Stored data entries:

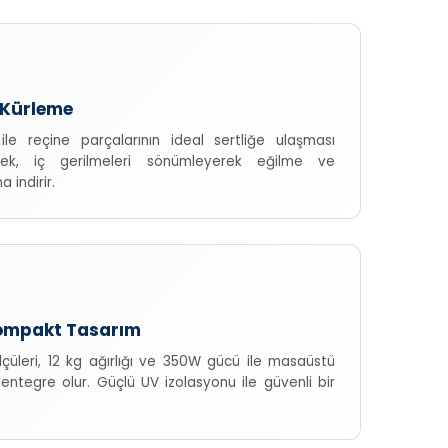
l Kürleme
ile reçine parçalarının ideal sertliğe ulaşması
tek, iç gerilmeleri sönümleyerek eğilme ve
 indirir.
Kompakt Tasarım
üleri, 12 kg ağırlığı ve 350W gücü ile masaüstü
entegre olur. Güçlü UV izolasyonu ile güvenli bir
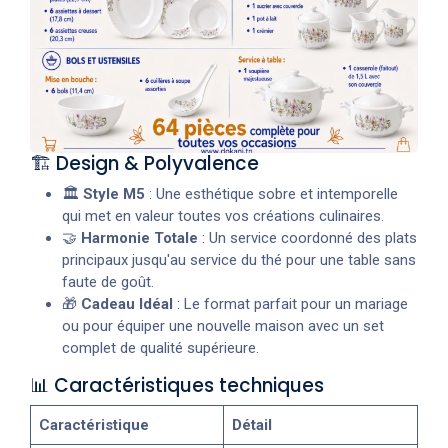
🏗️ Design & Polyvalence
🏛️
Style M5
: Une esthétique sobre et intemporelle
qui met en valeur toutes vos créations culinaires.
🤝
Harmonie Totale
: Un service coordonné des plats
principaux jusqu'au service du thé pour une table sans
faute de goût.
🎁
Cadeau Idéal
: Le format parfait pour un mariage
ou pour équiper une nouvelle maison avec un set
complet de qualité supérieure.
📊 Caractéristiques techniques
Caractéristique
Détail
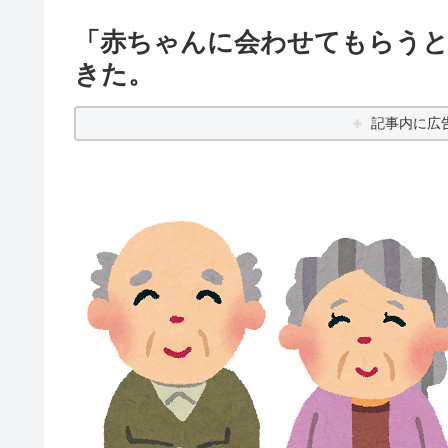
「赤ちゃんに会わせてもらうと
きた。
記事内に広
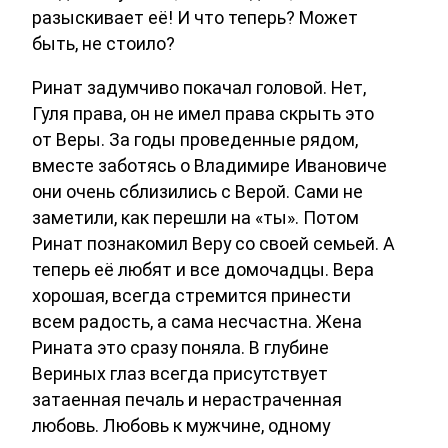
разыскивает её! И что теперь? Может
быть, не стоило?
Ринат задумчиво покачал головой. Нет,
Гуля права, он не имел права скрыть это
от Веры. За годы проведенные рядом,
вместе заботясь о Владимире Ивановиче
они очень сблизились с Верой. Сами не
заметили, как перешли на «ты». Потом
Ринат познакомил Веру со своей семьей. А
теперь её любят и все домочадцы. Вера
хорошая, всегда стремится принести
всем радость, а сама несчастна. Жена
Рината это сразу поняла. В глубине
Вериных глаз всегда присутствует
затаенная печаль и нерастраченная
любовь. Любовь к мужчине, одному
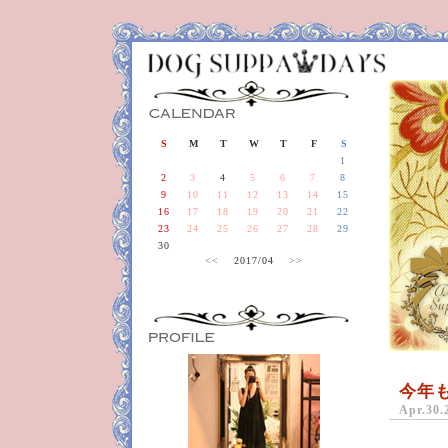
S
M
T
W
T
F
S
1
2
3
4
5
6
7
8
9
10
11
12
13
14
15
16
17
18
19
20
21
22
23
24
25
26
27
28
29
30
<<
2017/04
>>
今年
Apr.30.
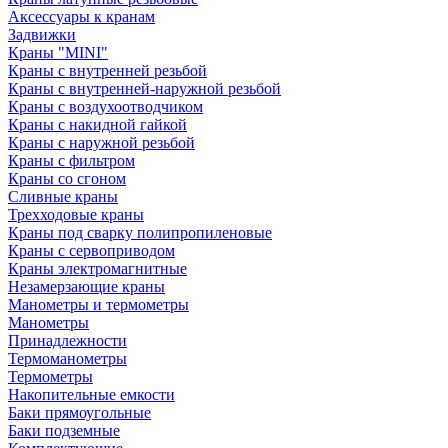
Аксессуары к кранам
Задвижки
Краны "MINI"
Краны с внутренней резьбой
Краны с внутренней-наружной резьбой
Краны с воздухоотводчиком
Краны с накидной гайкой
Краны с наружной резьбой
Краны с фильтром
Краны со сгоном
Сливные краны
Трехходовые краны
Краны под сварку полипропиленовые
Краны с сервоприводом
Краны электромагнитные
Незамерзающие краны
Манометры и термометры
Манометры
Принадлежности
Термоманометры
Термометры
Накопительные емкости
Баки прямоугольные
Баки подземные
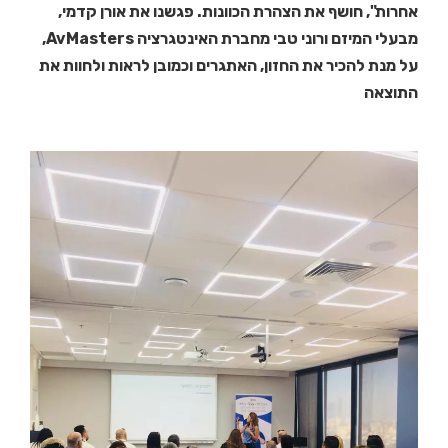
אחרות", חושף את הצהרת הכוונות. פגשנו את אורן קדמי,
מבעלי המיזם ורוני טבי מחברת האינטגרציה AvMasters,
על מנת להכיר את החזון, האתגרים וכמובן לראות ולחוות את
התוצאה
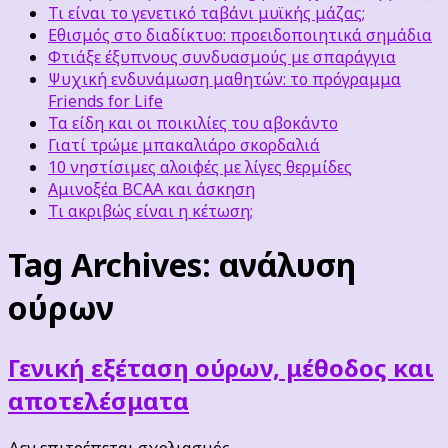
Τι είναι το γενετικό ταβάνι μυϊκής μάζας;
Εθισμός στο διαδίκτυο: προειδοποιητικά σημάδια
Φτιάξε έξυπνους συνδυασμούς με σπαράγγια
Ψυχική ενδυνάμωση μαθητών: το πρόγραμμα
Friends for Life
Τα είδη και οι ποικιλίες του αβοκάντο
Γιατί τρώμε μπακαλιάρο σκορδαλιά
10 νηστίσιμες αλοιφές με λίγες θερμίδες
Αμινοξέα BCAA και άσκηση
Τι ακριβώς είναι η κέτωση;
Tag Archives:
ανάλυση
ούρων
Γενική εξέταση ούρων, μέθοδος και
αποτελέσματα
στο
Δεν επιτρέπεται σχολιασμός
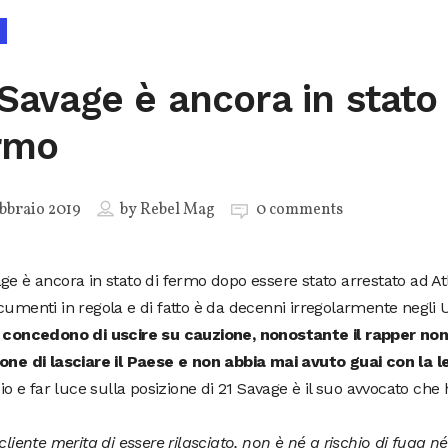
 Savage è ancora in stato 
rmo
bbraio 2019
by
Rebel Mag
0 comments
ge è ancora in stato di fermo dopo essere stato arrestato ad A
cumenti in regola e di fatto è da decenni irregolarmente negli
i concedono di uscire su cauzione, nonostante il rapper non
ione di lasciare il Paese e non abbia mai avuto guai con la l
nzio e far luce sulla posizione di 21 Savage è il suo avvocato che 
 cliente merita di essere rilasciato, non è né a rischio di fuga 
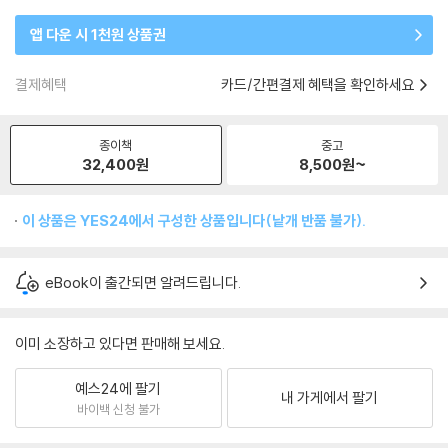
앱 다운 시 1천원 상품권
결제혜택
카드/간편결제 혜택을 확인하세요
종이책
중고
32,400
원
8,500
원~
이 상품은 YES24에서 구성한 상품입니다(낱개 반품 불가).
eBook이 출간되면 알려드립니다.
이미 소장하고 있다면 판매해 보세요.
예스24에 팔기
내 가게에서 팔기
바이백 신청 불가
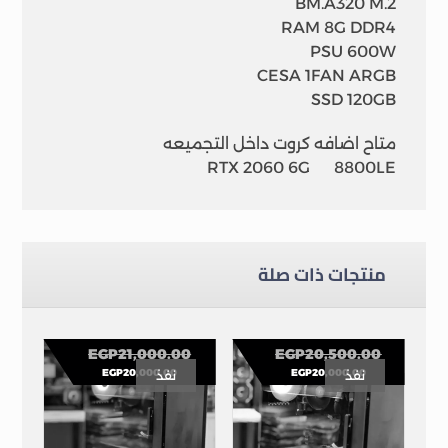
BM.A320 M.2
RAM 8G DDR4
PSU 600W
CESA 1FAN ARGB
SSD 120GB
متاح اضافه كروت داخل التجميعه
RTX 2060 6G 8800LE
منتجات ذات صلة
EGP
21,000.00
EGP
20,500.00
EGP
20,000.00
EGP
20,000.00
نفذ
نفذ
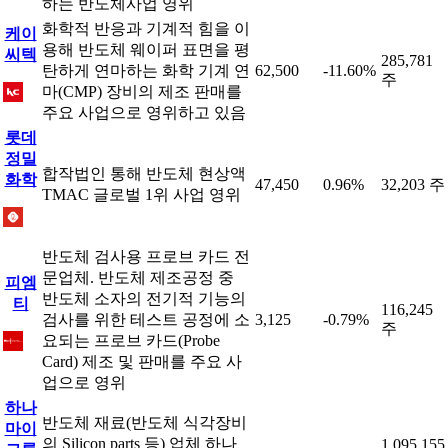
하는 반도체사업 영위
화학적 반응과 기계적 힘을 이
케이
용해 반도체 웨이퍼 표면을 평
씨텍
285,781
탄하게 연마하는 화학 기계 연
62,500
-11.60%
주
마(CMP) 장비의 제조 판매를
주요 사업으로 영위하고 있음
롯데
정밀
합작법인 통해 반도체 현상액
화학
47,450
0.96%
32,203 주
TMAC 글로벌 1위 사업 영위
반도체 검사용 프로브 카드 전
문업체. 반도체 제조공정 중
피엠
반도체 소자의 전기적 기능의
티
116,245
검사를 위한 테스트 공정에 소
3,125
-0.79%
주
요되는 프로브 카드(Probe
Card) 제조 및 판매를 주요 사
업으로 영위
하나
반도체 재료(반도체 식각장비
마이
의 Silicon parts 등) 업체 하나
1,095,155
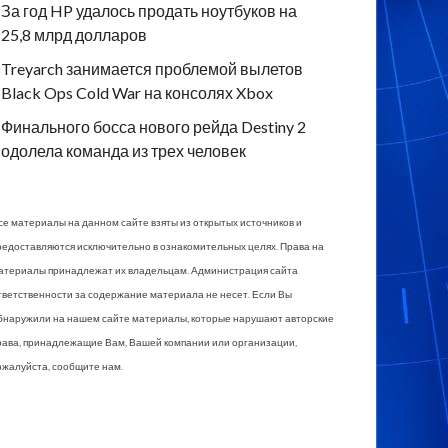
За год HP удалось продать ноутбуков на
25,8 млрд долларов
Treyarch занимается проблемой вылетов
Black Ops Cold War на консолях Xbox
Финального босса нового рейда Destiny 2
одолела команда из трех человек
се материалы на данном сайте взяты из открытых источников и
редоставляются исключительно в ознакомительных целях. Права на
атериалы принадлежат их владельцам. Администрация сайта
тветственности за содержание материала не несет. Если Вы
бнаружили на нашем сайте материалы, которые нарушают авторские
рава, принадлежащие Вам, Вашей компании или организации,
ожалуйста, сообщите нам.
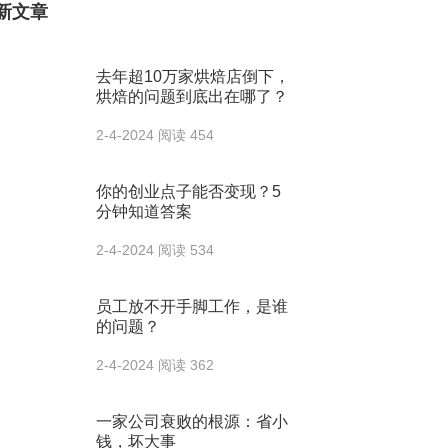
新文章
去年超10万家烘焙店倒下，
烘焙的问题到底出在哪了？
2-4-2024
阅读 454
你的创业点子能否变现？5
分钟知道答案
2-4-2024
阅读 534
员工放不开手脚工作，是谁
的问题？
2-4-2024
阅读 362
一家公司衰败的根源：省小
钱，坏大事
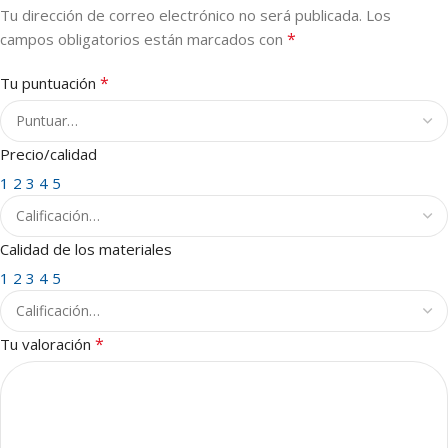
Tu dirección de correo electrónico no será publicada.
Los
*
campos obligatorios están marcados con
*
Tu puntuación
Precio/calidad
1
2
3
4
5
Calidad de los materiales
1
2
3
4
5
*
Tu valoración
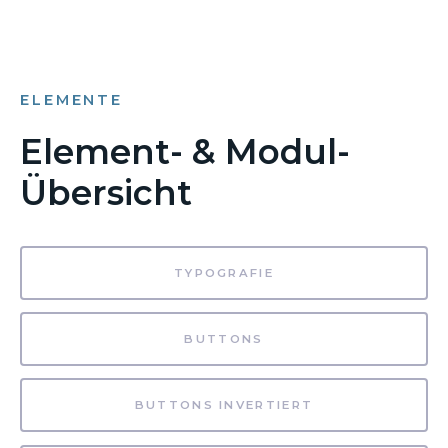
ELEMENTE
Element- & Modul-
Übersicht
TYPOGRAFIE
BUTTONS
BUTTONS INVERTIERT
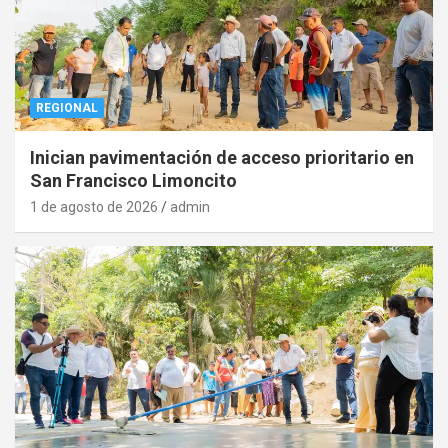
REGIONAL
Inician pavimentación de acceso prioritario en
San Francisco Limoncito
1 de agosto de 2026
admin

What you should do: Update the rows by replacing every occurrence of "Harmonie Totale" with "Harmonie Complète" and keeping every other line unchanged. Leave the pictures out of your output.

Exercise result:
l Kürleme
ile reçine parçalarının ideal sertliğe ulaşması
tek, iç gerilmeleri sönümleyerek eğilme ve
 indirir.
Kompakt Tasarım
üleri, 12 kg ağırlığı ve 350W gücü ile masaüstü
entegre olur. Güçlü UV izolasyonu ile güvenli bir
🏗️ Design & Polyvalence
🏛️
Style M5
: Une esthétique sobre et intemporelle
qui met en valeur toutes vos créations culinaires.
🤝
Harmonie Complète
: Un service coordonné des plats
principaux jusqu'au service du thé pour une table sans
faute de goût.
🎁
Cadeau Idéal
: Le format parfait pour un mariage
ou pour équiper une nouvelle maison avec un set
complet de qualité supérieure.
📊 Caractéristiques techniques
Caractéristique
Détail
「赤ちゃんに会わせてもらうと
きた。
記事内に広
разыскивает её! И что теперь? Может
быть, не стоило?
Ринат задумчиво покачал головой. Нет,
Гуля права, он не имел права скрыть это
от Веры. За годы проведенные рядом,
вместе заботясь о Владимире Ивановиче
они очень сблизились с Верой. Сами не
заметили, как перешли на «ты». Потом
Ринат познакомил Веру со своей семьей. А
теперь её любят и все домочадцы. Вера
хорошая, всегда стремится принести
всем радость, а сама несчастна. Жена
Рината это сразу поняла. В глубине
Вериных глаз всегда присутствует
затаенная печаль и нерастраченная
любовь. Любовь к мужчине, одному
S
M
T
W
T
F
S
1
2
3
4
5
6
7
8
9
10
11
12
13
14
15
16
17
18
19
20
21
22
23
24
25
26
27
28
29
30
<<
2017/04
>>
今年
Apr.30.
Аксессуары к кранам
Задвижки
Краны "MINI"
Краны с внутренней резьбой
Краны с внутренней-наружной резьбой
Краны с воздухоотводчиком
Краны с накидной гайкой
Краны с наружной резьбой
Краны с фильтром
Краны со сгоном
Сливные краны
Трехходовые краны
Краны под сварку полипропиленовые
Краны с сервоприводом
Краны электромагнитные
Незамерзающие краны
Манометры и термометры
Манометры
Принадлежности
Термоманометры
Термометры
Накопительные емкости
Баки прямоугольные
Баки подземные
אחרות", חושף את הצהרת הכוונות. פגשנו את אורן קדמי,
מבעלי המיזם ורוני טבי מחברת האינטגרציה AvMasters,
על מנת להכיר את החזון, האתגרים וכמובן לראות ולחוות את
התוצאה
Τι είναι το γενετικό ταβάνι μυϊκής μάζας;
Εθισμός στο διαδίκτυο: προειδοποιητικά σημάδια
Φτιάξε έξυπνους συνδυασμούς με σπαράγγια
Ψυχική ενδυνάμωση μαθητών: το πρόγραμμα
Friends for Life
Τα είδη και οι ποικιλίες του αβοκάντο
Γιατί τρώμε μπακαλιάρο σκορδαλιά
10 νηστίσιμες αλοιφές με λίγες θερμίδες
Αμινοξέα BCAA και άσκηση
Τι ακριβώς είναι η κέτωση;
Tag Archives:
ανάλυση
ούρων
Γενική εξέταση ούρων, μέθοδος και
αποτελέσματα
στο
Δεν επιτρέπεται σχολιασμός
 Savage è ancora in stato 
rmo
bbraio 2019
by
Rebel Mag
0 comments
ge è ancora in stato di fermo dopo essere stato arrestato ad A
cumenti in regola e di fatto è da decenni irregolarmente negli
i concedono di uscire su cauzione, nonostante il rapper non
ione di lasciare il Paese e non abbia mai avuto guai con la l
nzio e far luce sulla posizione di 21 Savage è il suo avvocato che 
 cliente merita di essere rilasciato, non è né a rischio di fuga 
앱 다운 시 1천원 상품권
결제혜택
카드/간편결제 혜택을 확인하세요
종이책
중고
32,400
원
8,500
원~
이 상품은 YES24에서 구성한 상품입니다(낱개 반품 불가).
eBook이 출간되면 알려드립니다.
이미 소장하고 있다면 판매해 보세요.
예스24에 팔기
내 가게에서 팔기
바이백 신청 불가
BM.A320 M.2
RAM 8G DDR4
PSU 600W
CESA 1FAN ARGB
SSD 120GB
متاح اضافه كروت داخل التجميعه
RTX 2060 6G 8800LE
منتجات ذات صلة
EGP
21,000.00
EGP
20,500.00
EGP
20,000.00
EGP
20,000.00
نفذ
نفذ
하는 반도체사업 영위
화학적 반응과 기계적 힘을 이
케이
용해 반도체 웨이퍼 표면을 평
씨텍
285,781
탄하게 연마하는 화학 기계 연
62,500
-11.60%
주
마(CMP) 장비의 제조 판매를
주요 사업으로 영위하고 있음
롯데
정밀
합작법인 통해 반도체 현상액
화학
47,450
0.96%
32,203 주
TMAC 글로벌 1위 사업 영위
반도체 검사용 프로브 카드 전
문업체. 반도체 제조공정 중
피엠
반도체 소자의 전기적 기능의
티
116,245
검사를 위한 테스트 공정에 소
3,125
-0.79%
주
요되는 프로브 카드(Probe
Card) 제조 및 판매를 주요 사
업으로 영위
하나
반도체 재료(반도체 식각장비
마이
의 Silicon parts 등) 업체 하나
1,095,155
За год HP удалось продать ноутбуков на
25,8 млрд долларов
Treyarch занимается проблемой вылетов
Black Ops Cold War на консолях Xbox
Финального босса нового рейда Destiny 2
одолела команда из трех человек
се материалы на данном сайте взяты из открытых источников и
редоставляются исключительно в ознакомительных целях. Права на
атериалы принадлежат их владельцам. Администрация сайта
тветственности за содержание материала не несет. Если Вы
бнаружили на нашем сайте материалы, которые нарушают авторские
рава, принадлежащие Вам, Вашей компании или организации,
ожалуйста, сообщите нам.
新文章
去年超10万家烘焙店倒下，
烘焙的问题到底出在哪了？
2-4-2024
阅读 454
你的创业点子能否变现？5
分钟知道答案
2-4-2024
阅读 534
员工放不开手脚工作，是谁
的问题？
2-4-2024
阅读 362
一家公司衰败的根源：省小
钱，坏大事
Tu dirección de correo electrónico no será publicada.
Los
*
campos obligatorios están marcados con
*
Tu puntuación
Precio/calidad
1
2
3
4
5
Calidad de los materiales
1
2
3
4
5
*
Tu valoración
ELEMENTE
Element- & Modul-
Übersicht
TYPOGRAFIE
BUTTONS
BUTTONS INVERTIERT
REGIONAL
Inician pavimentación de acceso prioritario en
San Francisco Limoncito
1 de agosto de 2026
admin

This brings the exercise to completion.